LAWS(PVC)-1928-7-176

BHARATESWARI DAS Vs. BHAGABAN CHANDRA CHAKRABURTY

Decided On July 23, 1928
BHARATESWARI DAS Appellant
V/S
BHAGABAN CHANDRA CHAKRABURTY Respondents

JUDGEMENT

(1.) This is an appeal by the decree-holder against an order of the Subordinate Judge modifying the order of the Munsiff by which he directed that the decree-holder could only proceed to execute the decree for only one-half of the decretal amount.

(2.) The dispute between the parties arose in this way. There were two sisters Bharateswari and Jagneswari, of whom Bharateswari is now surviving and she is the appellant before us. It appears that they were dispossessed of a certain property and those two sisters obtained a decree for recovery of possession and mesne profits against the judgment-debtors on 23rd September 1916. On 19 October 1916 the land for which the decree for possession and mesne profits was obtained was sold to one Purna Chandra Das by the two sisters. The final decree ascertaining the mesne profits was made by the Court on 15 September 1919 Against that decree there was an appeal and a second appeal, both of which were dismissed. During the pendency of the appeal Jagneswari died and her sons ware brought on the record at the instance of the judgment-debtors. Bharateswari presented a petition to the effect that she was the legal representative of her sister and had obtained her interest in the decree by survivorship. The question does not appear to have been decided by the Court. After the final dismissal of the appeal by the judgment-debtors against the part of the decree ascertaining mesne profits Bharateswari made an application for execution of the entire amount of the decree on 7 November 1921, and the present appeal arises out of that application.

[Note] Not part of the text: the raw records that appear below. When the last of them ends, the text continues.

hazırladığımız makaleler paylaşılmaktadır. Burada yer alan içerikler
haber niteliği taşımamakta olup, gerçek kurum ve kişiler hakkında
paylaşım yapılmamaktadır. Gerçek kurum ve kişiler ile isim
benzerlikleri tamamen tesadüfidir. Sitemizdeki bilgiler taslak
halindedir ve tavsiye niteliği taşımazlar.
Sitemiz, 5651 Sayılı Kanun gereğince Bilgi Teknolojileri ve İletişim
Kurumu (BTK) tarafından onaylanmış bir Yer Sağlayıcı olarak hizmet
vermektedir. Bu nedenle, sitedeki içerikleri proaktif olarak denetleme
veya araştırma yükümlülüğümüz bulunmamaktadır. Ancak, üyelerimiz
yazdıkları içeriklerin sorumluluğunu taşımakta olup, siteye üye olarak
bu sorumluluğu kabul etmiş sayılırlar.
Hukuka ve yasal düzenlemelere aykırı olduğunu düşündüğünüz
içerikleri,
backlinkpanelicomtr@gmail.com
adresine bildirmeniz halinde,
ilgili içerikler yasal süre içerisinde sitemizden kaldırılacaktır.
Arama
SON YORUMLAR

(3.) The Munsiff allowed the application after rejecting the objection of the judgment-debtors. The objection of the judgment debtors appears to have been twofold, first that they have paid half of the decretal amount to the guardian of the minor sons of Jagneswari and that certificate of satisfaction had been made by the executing Court to that extent and therefore Bharateswari is not entitled to execute the entire decree. The second objection was that this money in the shape of mesne profits was the separate property of Jagneswari as her stridhan which after her death would go to her heir and would not follow the estate. It is necessary to mention that the two sisters had inherited the estate of their father with regard to which the decree for mesne profits was obtained. The Munsiff, as I have already said, held that Bharateswari was entitled to execute the entire decree. With regard to the question of satisfaction ha seems to have held that there was no real satisfaction because the guardian of the minor sons of Jagneswari seems to have filed a petition of disclaimer as regards the receipt of money. In any ease he held that that payment even if it had bean made to the father of the minor sons of Jagneswari would not prevent Bharateswari from executing the decree. Th9 learned advocate for the respondents contends that when there is that certificate of payment of half of the decretal amount the Court could not go behind that order or set aside the previous order of the executing Court. The short answer to that is that the judgment-debtors could not pay any amount as his share to a decree-holder on the record. The decree was never divided into two halves. The order admittedly was not acquiesced in by Bharateswari and it does not appear that she was given notice of this payment and certificate. That being so she is entitled to contest the certificate and the Munsiff was right in holding that she is not bound by it.